With vast differences in wages across the country, a one-size-fits-all minimum wage at the federal level makes little sense. States and cities have not been reluctant to pass minimum wage increases on their own: 21 states have minimum wages set at hourly rates above the federal level. Just four states have rates below the federal minimum, while five additional states have no state minimum wage laws. In practice, employers in these states must still pay the federal minimum wage in spite of the lower state laws.

In February, the nonpartisan Congressional Budget Office estimated that 500,000 employees would lose their jobs if the hourly federal minimum wage rose to $10.10, although the report included the possibility that up to 1 million workers could become unemployed.
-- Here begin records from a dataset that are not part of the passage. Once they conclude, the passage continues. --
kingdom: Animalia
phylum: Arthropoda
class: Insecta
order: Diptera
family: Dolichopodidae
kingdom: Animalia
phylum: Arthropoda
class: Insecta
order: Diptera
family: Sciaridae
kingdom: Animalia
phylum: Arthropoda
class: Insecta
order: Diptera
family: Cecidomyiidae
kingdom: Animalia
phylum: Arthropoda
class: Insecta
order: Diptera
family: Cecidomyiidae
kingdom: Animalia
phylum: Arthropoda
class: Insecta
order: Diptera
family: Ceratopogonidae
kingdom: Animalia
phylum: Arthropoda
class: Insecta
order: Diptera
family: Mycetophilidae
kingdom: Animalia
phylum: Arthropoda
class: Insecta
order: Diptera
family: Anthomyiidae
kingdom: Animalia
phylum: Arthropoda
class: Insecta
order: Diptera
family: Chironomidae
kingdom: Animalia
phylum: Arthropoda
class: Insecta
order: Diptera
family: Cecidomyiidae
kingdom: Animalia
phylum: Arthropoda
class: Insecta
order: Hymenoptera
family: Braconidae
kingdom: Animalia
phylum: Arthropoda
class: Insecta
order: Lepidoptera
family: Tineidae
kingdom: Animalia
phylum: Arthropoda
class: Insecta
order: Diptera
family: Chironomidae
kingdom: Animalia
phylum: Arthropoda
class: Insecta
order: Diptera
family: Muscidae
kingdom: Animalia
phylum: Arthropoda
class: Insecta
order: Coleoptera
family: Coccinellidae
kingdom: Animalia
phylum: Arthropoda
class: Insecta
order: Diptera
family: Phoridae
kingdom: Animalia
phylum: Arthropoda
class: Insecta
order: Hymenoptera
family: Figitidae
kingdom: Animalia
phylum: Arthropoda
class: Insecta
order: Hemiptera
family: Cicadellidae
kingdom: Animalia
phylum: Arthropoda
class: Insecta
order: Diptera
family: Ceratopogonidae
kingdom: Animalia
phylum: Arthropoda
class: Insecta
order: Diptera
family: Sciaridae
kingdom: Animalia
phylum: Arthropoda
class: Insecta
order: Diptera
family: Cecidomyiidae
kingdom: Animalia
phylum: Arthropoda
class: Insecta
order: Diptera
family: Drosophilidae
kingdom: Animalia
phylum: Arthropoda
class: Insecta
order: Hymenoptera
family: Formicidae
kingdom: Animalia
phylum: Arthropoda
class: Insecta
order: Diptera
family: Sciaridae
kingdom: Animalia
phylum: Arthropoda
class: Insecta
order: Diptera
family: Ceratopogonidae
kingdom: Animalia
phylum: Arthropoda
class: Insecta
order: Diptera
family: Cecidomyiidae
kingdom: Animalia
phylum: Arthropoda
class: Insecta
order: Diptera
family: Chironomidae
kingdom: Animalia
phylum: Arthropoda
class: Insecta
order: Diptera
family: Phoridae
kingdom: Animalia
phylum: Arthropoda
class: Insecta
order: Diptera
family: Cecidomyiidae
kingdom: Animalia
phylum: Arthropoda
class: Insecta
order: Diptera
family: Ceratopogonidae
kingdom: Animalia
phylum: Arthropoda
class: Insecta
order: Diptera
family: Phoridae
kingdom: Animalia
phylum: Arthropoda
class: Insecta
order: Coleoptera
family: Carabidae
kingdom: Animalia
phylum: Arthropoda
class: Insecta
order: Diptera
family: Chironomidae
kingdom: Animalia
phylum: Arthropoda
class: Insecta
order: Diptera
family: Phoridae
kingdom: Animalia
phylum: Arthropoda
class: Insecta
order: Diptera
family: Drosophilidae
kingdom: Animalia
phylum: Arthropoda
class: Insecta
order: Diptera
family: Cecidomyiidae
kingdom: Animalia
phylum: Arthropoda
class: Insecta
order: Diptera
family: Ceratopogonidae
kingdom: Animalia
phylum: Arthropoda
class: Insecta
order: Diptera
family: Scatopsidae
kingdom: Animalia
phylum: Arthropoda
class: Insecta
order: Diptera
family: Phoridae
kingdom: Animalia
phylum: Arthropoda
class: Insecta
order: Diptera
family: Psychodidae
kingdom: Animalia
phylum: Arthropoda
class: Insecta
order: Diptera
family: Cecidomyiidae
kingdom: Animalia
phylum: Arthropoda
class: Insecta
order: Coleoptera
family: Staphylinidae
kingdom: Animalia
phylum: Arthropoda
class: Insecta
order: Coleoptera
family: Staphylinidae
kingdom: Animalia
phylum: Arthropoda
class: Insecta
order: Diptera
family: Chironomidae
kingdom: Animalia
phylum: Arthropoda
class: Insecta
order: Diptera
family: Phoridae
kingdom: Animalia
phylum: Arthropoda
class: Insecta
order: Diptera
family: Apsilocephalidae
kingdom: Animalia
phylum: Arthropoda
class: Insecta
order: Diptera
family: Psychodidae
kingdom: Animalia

For various statistical reasons, the report was actually less dire on the effects of the minimum wage than it should have been.

Labor unions advocate minimum wage increases because many union contracts are tied to the minimum wage.  With increasing frequency, unions, under the guise of worker centers, are invading non-unionized workplaces and organizing strikes and protests in favor of increasing the minimum wage by more than 100 percent. 

Unions and the worker centers they support held a global day of strikes on May 15, demanding a $15 an hour minimum wage for fast food workers. As harmful as a $10.10 an hour minimum wage would be, a level of $15 would be much worse. 

Labor unions have tried to claim these protests are part of a grassroots movement, but the central planning and public relations behind the protests, as well as the small number of workers who take part, suggest otherwise. 

A $15 an hour minimum wage might not affect workers in affluent Seattle, where less than 8 percent of employment is in food preparation and the median hourly wage is $22.43. Other areas are different. Myrtle Beach, South Carolina has a completely different economic situation: food preparation is the largest major employment group, and the median hourly wage is only $11.52, just barely higher than half of Seattle’s. Both cities should not be forced to have the same minimum wage.

The federal government allows cities and states to raise their minimum wages above the federal floor. Why not drop the federal minimum wage and allow states and cities to set whatever wage floors they desire? Some might choose a $4.76 minimum wage, like American Samoa. The mayor and city council members of Myrtle Beach know the needs of their constituents better than does President Obama. Minimum wages inflict harm wherever they exist, but a federal minimum wage floor is the most economically-destructive.